By Greg Doering on July 3, 2025
Hutchinson man creates day honoring antique tractors
Antique Tractor Preservation Day to be celebrated Aug. 22 in 2025

Like a lot of people who grew up in rural Kansas, Michael Hinton spent a portion of his summer watching wheat harvest around his family’s home on a five-acre hobby farm outside of Newton.
For most, these are just fond memories of the simpler times of childhood, but watching farmers work fields next to his home sparked what would become a passion for Hinton in adulthood — tractors.
Collecting, restoring, showing and talking tractors, especially vintage ones from his childhood is how Hinton has stayed connected to his youth while moving around the Midwest for his career before landing back in Hutchinson five years ago working in agricultural sales and marketing.
BONDING EXPERIENCE
While those early memories provided the initial flicker of interest, it wasn’t until Hinton was married that his adult fascination with tractors was fully ignited.
“My father-in-law has a collection of 18 to 20 Farmall tractors in various stages of restoration so that kind of got me hooked,” he says.

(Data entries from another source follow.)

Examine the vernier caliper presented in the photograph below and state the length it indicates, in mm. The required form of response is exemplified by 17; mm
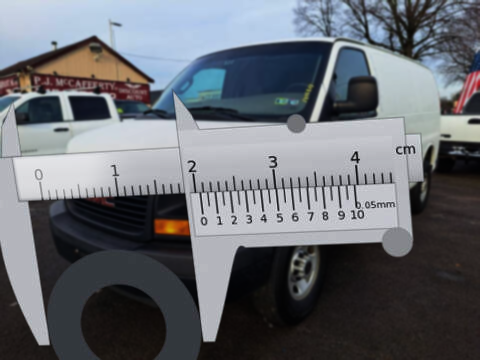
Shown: 20.6; mm
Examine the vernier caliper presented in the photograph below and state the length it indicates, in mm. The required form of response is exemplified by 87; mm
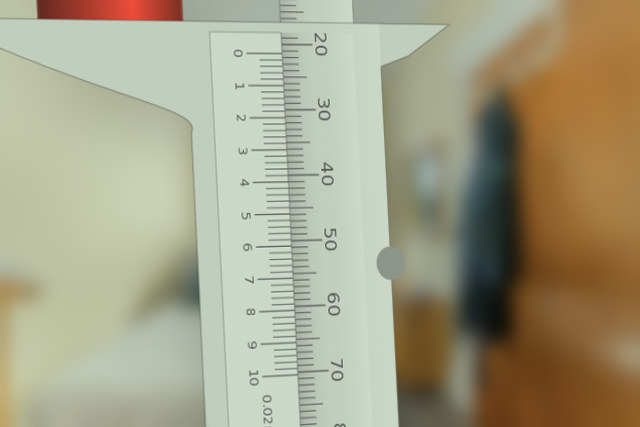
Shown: 21.4; mm
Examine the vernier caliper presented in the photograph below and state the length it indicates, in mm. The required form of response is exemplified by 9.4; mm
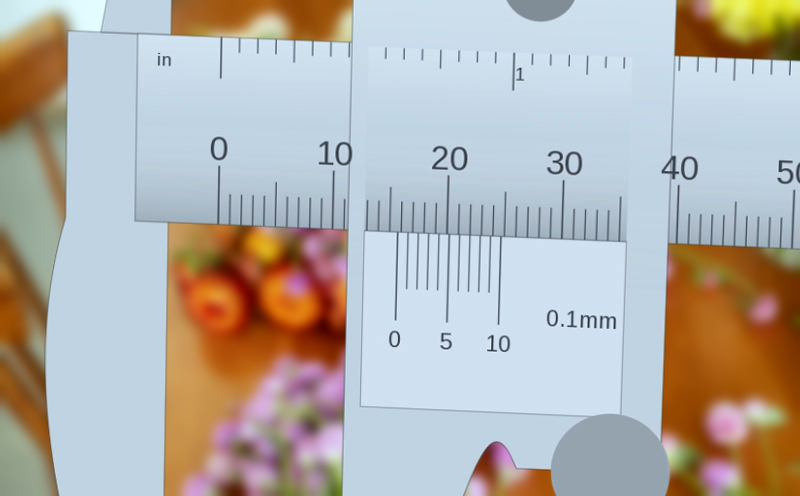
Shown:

The two bonded over the hobby of caring for and restoring the machinery, which included hunting for parts. In a bid to make that job easier, Hinton created a website for other enthusiasts to exchange spare parts or locate period-specific decals to lend authenticity to reconditioning projects.
Today, Hinton, with support from his wife and daughter, hosts www.talkingtractors.com to connect “generations past, present and future.”
COLLECTING COMMUNITY
Hinton began collecting tractors when he and his wife were living on a small acreage outside of West Plains, Mo., and he needed something stronger than a lawn mower to cut the yard.
“The property grew rocks, not grass,” Hinton says. “I got a 1949 Farmall Cub tractor to tend the grounds. It mowed maybe once in its life on that property because I didn’t want to damage the restoration work that had been done to the tractor.”
Shortly after, he added a Farmall H and a Farmall 340 that took over the garage because the property didn’t have a barn. He had to sell the collection for a subsequent move, and he’s currently looking for a farm near Hutchinson with space to store full-sized tractors.
While partial to Farmall tractors, Hinton doesn’t discriminate against any brand or paint color.
“My home office has tractors of every color, shape and size,” he says. “I still have my tractors, just in a smaller form.”
Hinton says driving a tractor gives him a sense of solitude, but the biggest reason he’s a proponent of preserving the heritage of the antiques is the communal bonds they represent.
“Everybody’s got a family member or knows someone who had a farm and a tractor,” he says.
TRACTOR CELEBRATION
Part of that connection is for the established community of hobbyists devoted to keeping antique tractors in operating condition, but Hinton also wants to introduce new faces to his ag-based pastime so he founded Antique Tractor Preservation Day, which will be observed Aug. 22 this year.
“Kansas is truly home and I wanted to do something to give back to the state,” Hinton says. “It’s about agriculture and the state of Kansas because agriculture is the backbone of our economy and state.”
In 2024, the Great Plains Antique Tractor Club marked the day with a parade and the local post office offered a commemorative postmark for letters mailed there that day. Hinton says people in 24 states requested the postmark, as well as from people as far away as Germany and China. The post office will offer another custom postmark this year.
Hinton also hopes to see the day grow beyond Kansas with tractor clubs, schools and other organizations marking the occasion to celebrate not only antique tractors but rural heritage as well.
“I want it to become a global event,” Hinton says. “I want to bring recognition first and foremost to Kansas and our agricultural heritage, but it’s even bigger than Kansas.”